Es steht außer Frage, dass die meisten Unternehmen seit geraumer Zeit für die Gefahren von Cyberkriminalität zunehmend sensibilisiert sind. Alle Beteiligten im Zahlungsverkehr investieren kontinuierlich in sichere Systeme, um den Betrieb rund um die Uhr ohne Ausfälle zu gewährleisten. Denn eins ist klar: Elektronisches Bezahlen wird nur akzeptiert, wenn es stabil, zuverlässig und sicher ist.
Sie sind auch für das Thema „Ökonomische Bildung“ verantwortlich. Was macht die Bundesbank in diesem Bereich?
Wir vermitteln auf vielfältige Weise grundlegendes Wissen zu Geld, Geldwertstabilität, Zentralbank und Finanzsystem. Denn unabhängige Zentralbanken sind in besonderer Weise auf das Vertrauen der Bevölkerung angewiesen. Vertrauen wächst, wenn verstanden wird, was wir machen. Wenn die Menschen also unsere Ziele, Instrumente und Handlungsweisen kennen.
Immer wieder kommt dabei die Frage auf, ob besonders junge Menschen ausreichend Wissen in finanziellen Dingen haben. Wer macht hier was falsch: Schulen, Hochschulen, Banken?
Es ist doch so: Ökonomische Inhalte haben bereits mehr Raum in den Schulen erhalten. Doch die schulische Bildung allein scheint nicht auszureichen. Untersuchungen zeigen einen Mangel an Finanzkenntnissen nicht nur bei Schülern, sondern auch bei Erwachsenen. Die Beschäftigung mit den eigenen Finanzen scheint oft wenig attraktiv und spannend zu sein.
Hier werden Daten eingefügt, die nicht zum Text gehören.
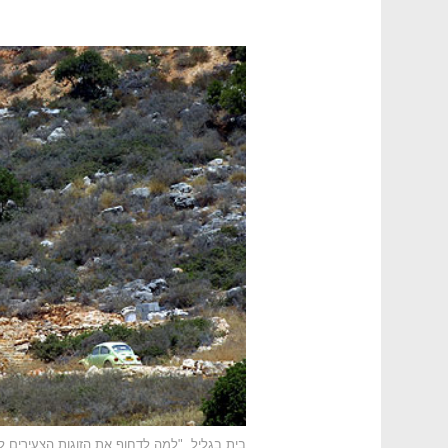
בית בגליל. "למה לדחוף את הזוגות הצעירים ל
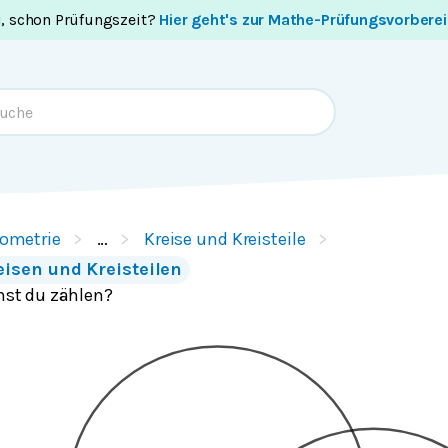
i, schon Prüfungszeit?
Hier geht's zur Mathe-Prüfungsvorbere
ometrie
…
Kreise und Kreisteile
eisen und Kreisteilen
nnst du zählen?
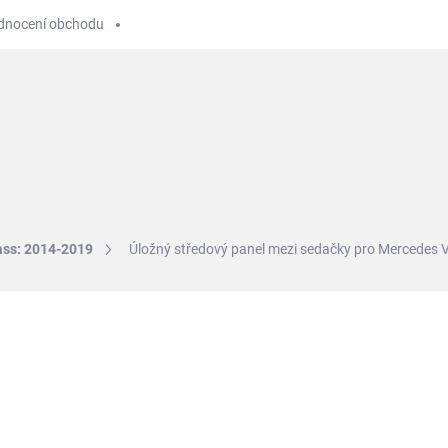
dnocení obchodu
ESLA
ŠKODA
AUDI
HYUNDAI
Autokosmetika
ass: 2014-2019
Úložný středový panel mezi sedačky pro Mercedes V
NAČKA:
CARREFINE
od
25 990 Kč
Měrná
ZVOLTE VARIANTU
cena:
TYP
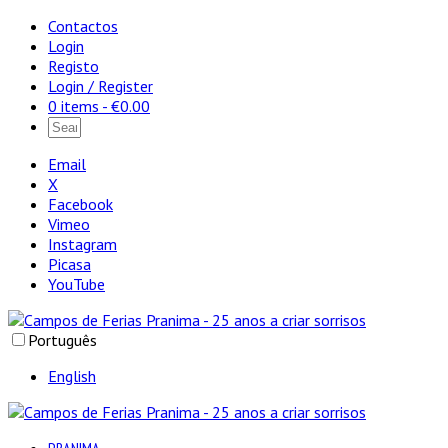
Contactos
Login
Registo
Login / Register
0 items -
€
0.00
Email
X
Facebook
Vimeo
Instagram
Picasa
YouTube
Português
English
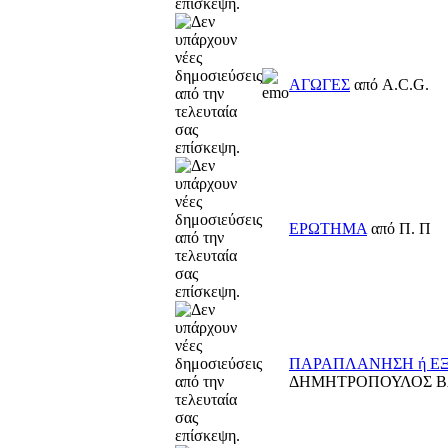
ΑΓΩΓΕΣ
από A.C.G.
ΕΡΩΤΗΜΑ
από Π. Π
ΠΑΡΑΠΛΑΝΗΣΗ ή Ε
ΔΗΜΗΤΡΟΠΟΥΛΟΣ Β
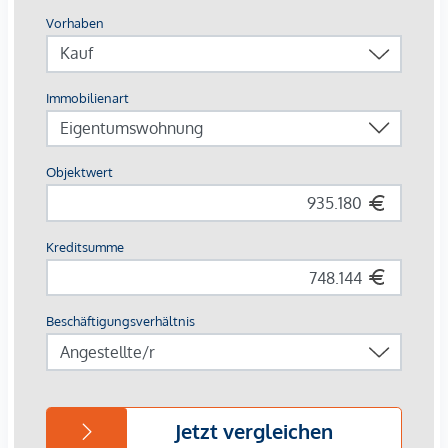
Intelligente Grundrisse
Großzügige Raumaufteilung
Angenehme Deckenhöhen
Hochwertige Parkettböden
Elegantes Feinsteinzeug in den Bädern
Mehrfachverglasung, teilweise Sonnenschutz
Fernwärme
Energieausweis gültig bis 22.06.2031:
HWB ab 23,77 kWh/m²a; Klasse B
fGEE ab 0,573; Klasse A+
Bereits Fertiggestellt!
3% Kundenprovision
Die monatlichen Kosten entnehmen Sie bitte der Preisliste.
Nähere Informationen finden Sie auch auf unserer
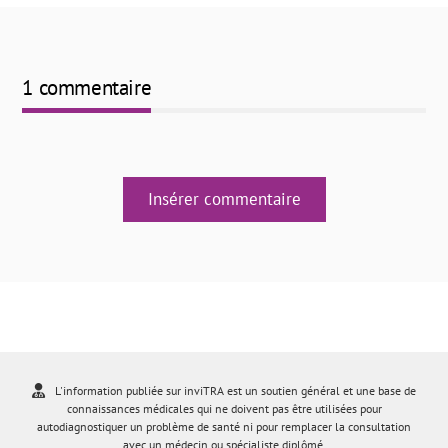
1 commentaire
Insérer commentaire
L'information publiée sur inviTRA est un soutien général et une base de
connaissances médicales qui ne doivent pas être utilisées pour
autodiagnostiquer un problème de santé ni pour remplacer la consultation
avec un médecin ou spécialiste diplômé.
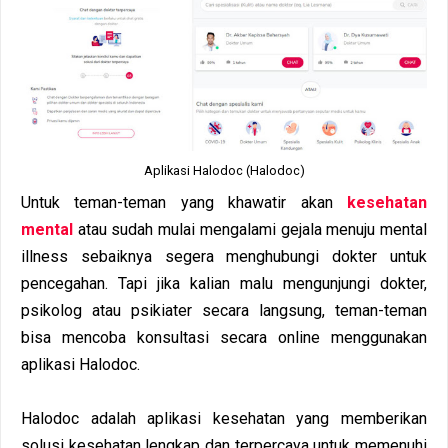
Aplikasi Halodoc (Halodoc)
Untuk teman-teman yang khawatir akan
kesehatan
mental
atau sudah mulai mengalami gejala menuju mental
illness sebaiknya segera menghubungi dokter untuk
pencegahan. Tapi jika kalian malu mengunjungi dokter,
psikolog atau psikiater secara langsung, teman-teman
bisa mencoba konsultasi secara online menggunakan
aplikasi Halodoc.
Halodoc adalah aplikasi kеѕеhаtаn yang memberikan
ѕоluѕі kesehatan lеngkар dаn tеrреrсауа untuk memenuhi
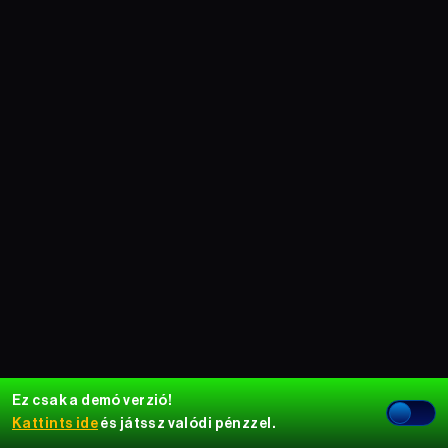
Ez csak a demó verzió!
Kattints ide
és játssz valódi pénzzel.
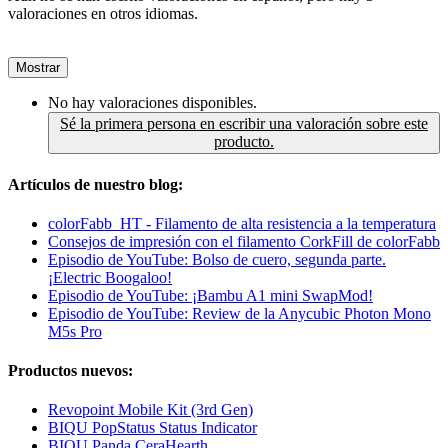
valoraciones en otros idiomas.
Mostrar
No hay valoraciones disponibles.
Sé la primera persona en escribir una valoración sobre este
producto.
Artículos de nuestro blog:
colorFabb_HT - Filamento de alta resistencia a la temperatura
Consejos de impresión con el filamento CorkFill de colorFabb
Episodio de YouTube: Bolso de cuero, segunda parte.
¡Electric Boogaloo!
Episodio de YouTube: ¡Bambu A1 mini SwapMod!
Episodio de YouTube: Review de la Anycubic Photon Mono
M5s Pro
Productos nuevos:
Revopoint Mobile Kit (3rd Gen)
BIQU PopStatus Status Indicator
BIQU Panda CeraHearth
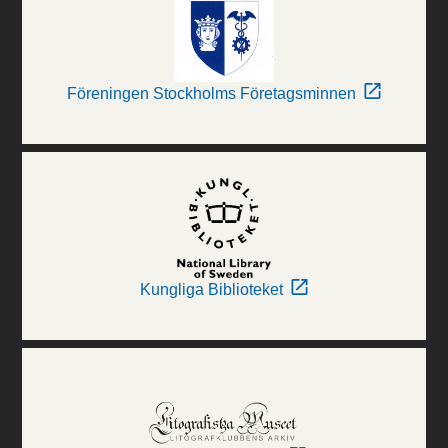
Föreningen Stockholms Företagsminnen
Kungliga Biblioteket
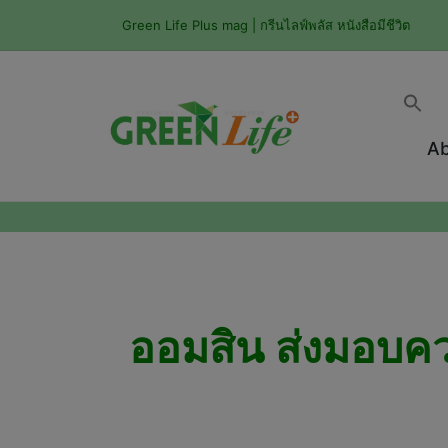
Green Life Plus mag | กรีนไลฟ์พลัส หนังสือมีชีวิต
Ab
ออมสิน ส่งมอบคว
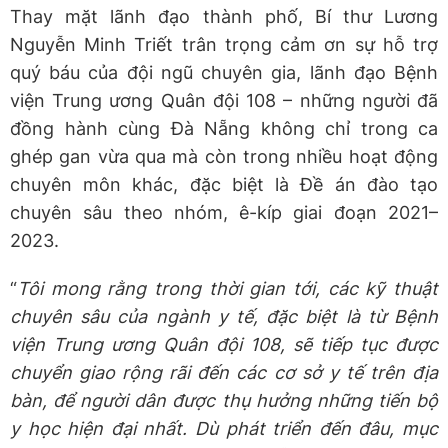
Thay mặt lãnh đạo thành phố, Bí thư Lương
Nguyễn Minh Triết trân trọng cảm ơn sự hỗ trợ
quý báu của đội ngũ chuyên gia, lãnh đạo Bệnh
viện Trung ương Quân đội 108 – những người đã
đồng hành cùng Đà Nẵng không chỉ trong ca
ghép gan vừa qua mà còn trong nhiều hoạt động
chuyên môn khác, đặc biệt là Đề án đào tạo
chuyên sâu theo nhóm, ê-kíp giai đoạn 2021–
2023.
“
Tôi mong rằng trong thời gian tới, các kỹ thuật
chuyên sâu của ngành y tế, đặc biệt là từ Bệnh
viện Trung ương Quân đội 108, sẽ tiếp tục được
chuyển giao rộng rãi đến các cơ sở y tế trên địa
bàn, để người dân được thụ hưởng những tiến bộ
y học hiện đại nhất. Dù phát triển đến đâu, mục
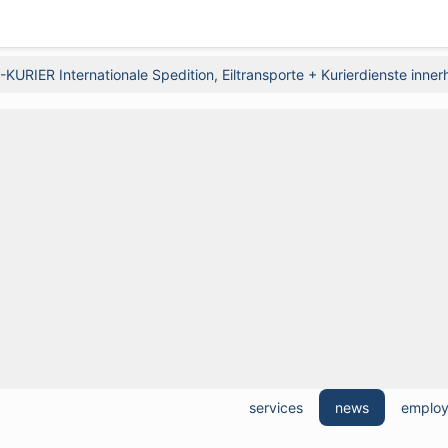
KURIER Internationale Spedition, Eiltransporte + Kurierdienste inn
services
news
emplo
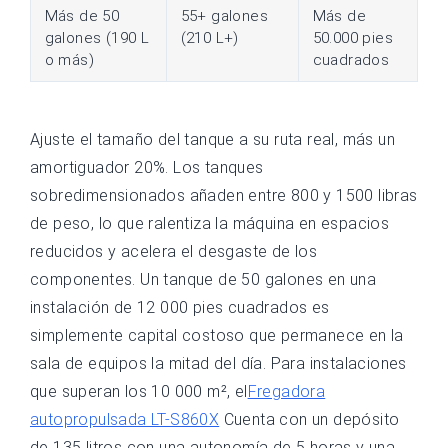
Más de 50
55+ galones
Más de
galones (190 L
(210 L+)
50.000 pies
o más)
cuadrados
Ajuste el tamaño del tanque a su ruta real, más un
amortiguador 20%. Los tanques
sobredimensionados añaden entre 800 y 1500 libras
de peso, lo que ralentiza la máquina en espacios
reducidos y acelera el desgaste de los
componentes. Un tanque de 50 galones en una
instalación de 12 000 pies cuadrados es
simplemente capital costoso que permanece en la
sala de equipos la mitad del día. Para instalaciones
que superan los 10 000 m², el
Fregadora
autopropulsada LT-S860X
Cuenta con un depósito
de 135 litros con una autonomía de 5 horas y una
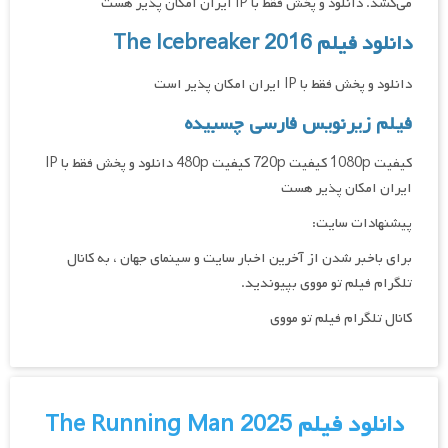
می‌کشد. دانلود و پخش فقط با IP ایران امکان پذیر هست
دانلود فیلم The Icebreaker 2016
دانلود و پخش فقط با IP ایران امکان پذیر است
فیلم زیرنویس فارسی چسبیده
کیفیت 1080p کیفیت 720p کیفیت 480p دانلود و پخش فقط با IP
ایران امکان پذیر هست
پیشنهادات سایت:
برای باخبر شدن از آخرین اخبار سایت و سینمای جهان ، به کانال
تلگرام فیلم تو مووی بپیوندید.
کانال تلگرام فیلم تو مووی
دانلود فیلم The Running Man 2025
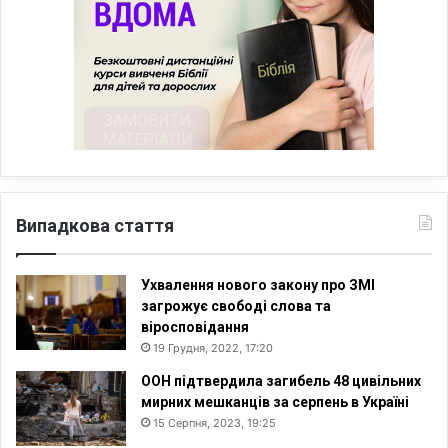
Випадкова стаття
Ухвалення нового закону про ЗМІ
загрожує свободі слова та
віросповідання
19 Грудня, 2022, 17:20
ООН підтвердила загибель 48 цивільних
мирних мешканців за серпень в Україні
15 Серпня, 2023, 19:25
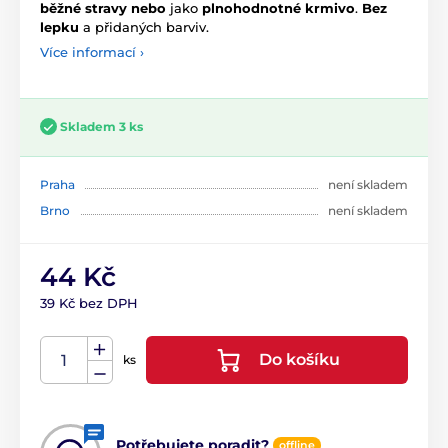
běžné stravy
nebo
jako
plnohodnotné krmivo
.
Bez
lepku
a přidaných barviv.
Více informací ›
Skladem 3 ks
Praha
není skladem
Brno
není skladem
44 Kč
39 Kč bez DPH
Do košíku
ks
Potřebujete poradit?
offline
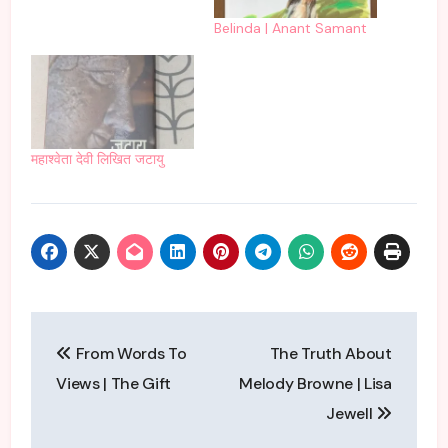
Belinda | Anant Samant
महाश्वेता देवी लिखित जटायु
Post
From Words To
The Truth About
navigation
Views | The Gift
Melody Browne | Lisa
Jewell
Hier gilt es anzusetzen. Die Bundesbank hat zum Beispiel mit ihrem Geldmuseum einen einzigartigen Lern- und Erlebnisraum geschaffen, der gerade von Jugendlichen sehr gut angenommen wird.
Sie haben in einem Vortrag gesagt, dass „ökonomische Bildungsmaßnahmen, die vornehmlich auf den Verkauf eigener Produkte ausgerichtet sind, nicht nur dem eigenen Ansehen schaden, sondern möglicherweise auch die Anstrengungen anderer Finanzplatzakteure diskreditieren“. Sind wir ehrlich: Viele Banken nutzen selbst Schüler-Infos oft als Hinweise auf eigene Produkte. Wie sehen Sie die PR-Arbeit der Geldhäuser hier?
Ich bin überzeugt, dass Marketing von Bildungsangeboten klar getrennt werden sollte. Gerade junge Menschen brauchen zunächst grundlegende, produktunabhängige Informationen über das Finanzsystem und den Umgang mit Geld. Vielen Akteuren ist das auch bewusst. Ebenso können Eltern, Lehrer und auch die Jugendlichen selbst die angebotenen Broschüren und die Internetangebote oftmals recht gut einordnen. Wichtig ist mir, dass die Anbieter sensibel genug bei der Konzeption ihrer Materialen sind.